Whereas most of the other films focus on the actual flight, documenting the mission minute by minute, and the impact of Apollo on the world, The Wonder of It All takes a more narrow and personal approach. This film isn’t about the moonwalk or even spaceflight itself. It’s about the astronauts themselves (including Buzz Aldrin, Al Bean, Gene Cernan, Charlie Duke, Edgar Mitchell, Harrison Schmitt and John Young) – who they were, what they experienced and how they reacted to it, and who they later became. As such, it’s an absolutely fascinating look at a group of human beings who were fortunate and driven enough to find themselves at a unique place during a singular moment of human history.
When these men first were chosen by NASA to become astronauts, they were all – as mostly test pilots and engineers – perfectly prepared to face the physical, mental and technical challenges of flying to the Moon.
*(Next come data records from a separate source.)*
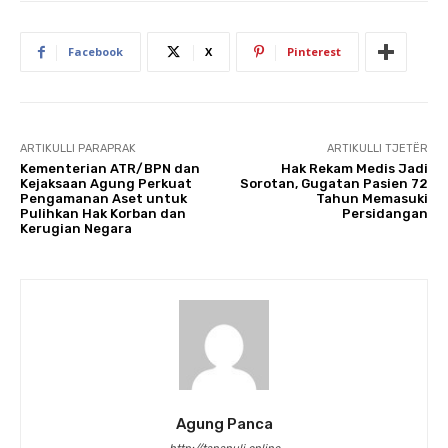
Facebook
X
Pinterest
ARTIKULLI PARAPRAK
ARTIKULLI TJETËR
Kementerian ATR/BPN dan
Hak Rekam Medis Jadi
Kejaksaan Agung Perkuat
Sorotan, Gugatan Pasien 72
Pengamanan Aset untuk
Tahun Memasuki
Pulihkan Hak Korban dan
Persidangan
Kerugian Negara
Agung Panca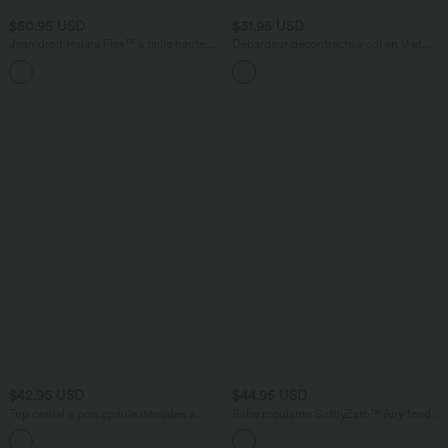
$50.95 USD
$31.95 USD
Jean droit Halara Flex™ à taille haute,
Débardeur décontracté à col en U et
poches multiples, effet délavé et tissu
brassière intégrée
+3
extensible
$42.95 USD
$44.95 USD
Top casual à pois épaule dénudée à
Robe moulante SoftlyZero™ Airy fendue
manches courtes avec ourlet incurvé
à effet frais InstantCool, brassière
asymétrique et brassière intégrée
intégrée, dos nu croisé à lacets,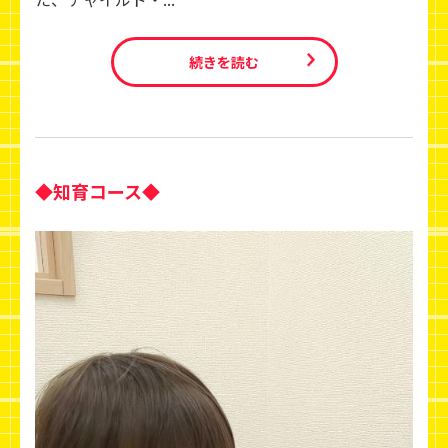
続きを読む
◆知育コース◆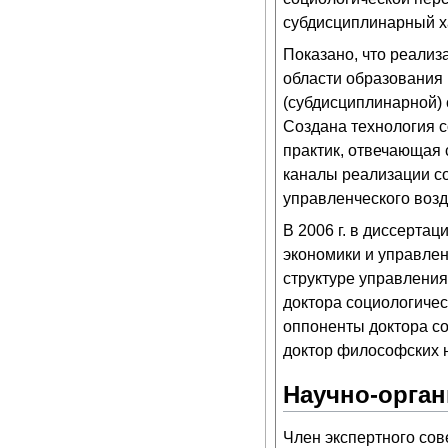
субдисциплинарный х
Показано, что реали
области образования
(субдисциплинарной)
Создана технология 
практик, отвечающая
каналы реализации с
управленческого воз
В 2006 г. в диссерта
экономики и управле
структуре управления
доктора социологичес
оппоненты доктора со
доктор философских н
Научно-орган
Член экспертного сов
But they were almost as perfectly unequipped to deal with the emotional impact of the flight, and the questions they would face from their fellow humans upon their return. As test pilots, they dealt with the dangers they faces by simply shutting down their emotions. So it’s only been in the decades since that they’ve each had to reflect back on what they achieved and experienced, and try to come to terms with it. That’s what makes this film unique. I simply don’t think it would have been possible to make a film like this until now.
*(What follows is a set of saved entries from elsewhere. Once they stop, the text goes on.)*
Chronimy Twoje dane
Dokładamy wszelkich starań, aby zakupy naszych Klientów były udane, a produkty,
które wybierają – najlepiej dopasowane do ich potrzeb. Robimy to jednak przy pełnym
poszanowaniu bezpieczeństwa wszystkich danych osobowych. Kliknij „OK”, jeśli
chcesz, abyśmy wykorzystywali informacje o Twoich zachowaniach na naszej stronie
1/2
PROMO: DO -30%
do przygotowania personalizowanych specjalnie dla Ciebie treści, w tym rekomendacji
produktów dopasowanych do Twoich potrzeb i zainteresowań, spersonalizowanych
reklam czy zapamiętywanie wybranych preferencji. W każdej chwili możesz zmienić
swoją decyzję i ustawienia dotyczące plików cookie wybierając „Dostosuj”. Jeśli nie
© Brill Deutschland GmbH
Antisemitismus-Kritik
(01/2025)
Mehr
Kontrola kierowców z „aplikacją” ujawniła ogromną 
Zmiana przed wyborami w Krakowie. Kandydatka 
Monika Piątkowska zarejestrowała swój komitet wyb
On Blu-ray, the film is presented in a 1.78 aspect ratio, in quality that varies based on the source (sometimes it’s native HD video, sometimes it’s historical film, sometimes old photographs, etc). There also isn’t as much dazzling outer space eye-candy here as in some other documentaries on the subject. But the overall quality is good – certainly as good as it needs to be. Audio is also presented in standard Dolby Digital 5.1 and 2.0 stereo, and again the mix is just fine. This isn’t going to challenge the limits of your A/V system, but it’s every bit as good looking and sounding as it needs to be.
Extras on both the DVD version and this Blu-ray include a Miles O’Brien interview with Aldrin, audio commentary by the Roth with Young and Duke, a second commentary by Mitchell with producer Paul Basta, a third commentary by Roth and Basta, a presentation by Young at the world premiere of the film, an outtake reel and trailers. The Blu-ray also adds an interview featurette with several current and former NASA employees about Apollo and the planned return to the moon, a look behind-the-scenes at the Kennedy Space Center, an interview with Martha Chaffee (wife of the late Apollo 1 astronaut, Roger Chaffee) and an introduction to the film at the George H. W. Bush Presidential Library by the 41st President himself.
As you listen to these seven Apollo astronauts talking about their lives in the wake of having walked on the Moon, you get the sense that it’s been a real struggle to comprehend the enormity of the event, and each has done so in their own unique way. But to a man they believe that the flights were important to this country and the future of humanity as a whole. In that, I think, they are truly ahead of the rest of us. As Young notes in the film, humans explore in order to survive – whether it’s medicine, or the unknown over the horizon or even the moon. He’s absolutely right. One can only hope the rest of us catch up sooner rather than later. Recommended.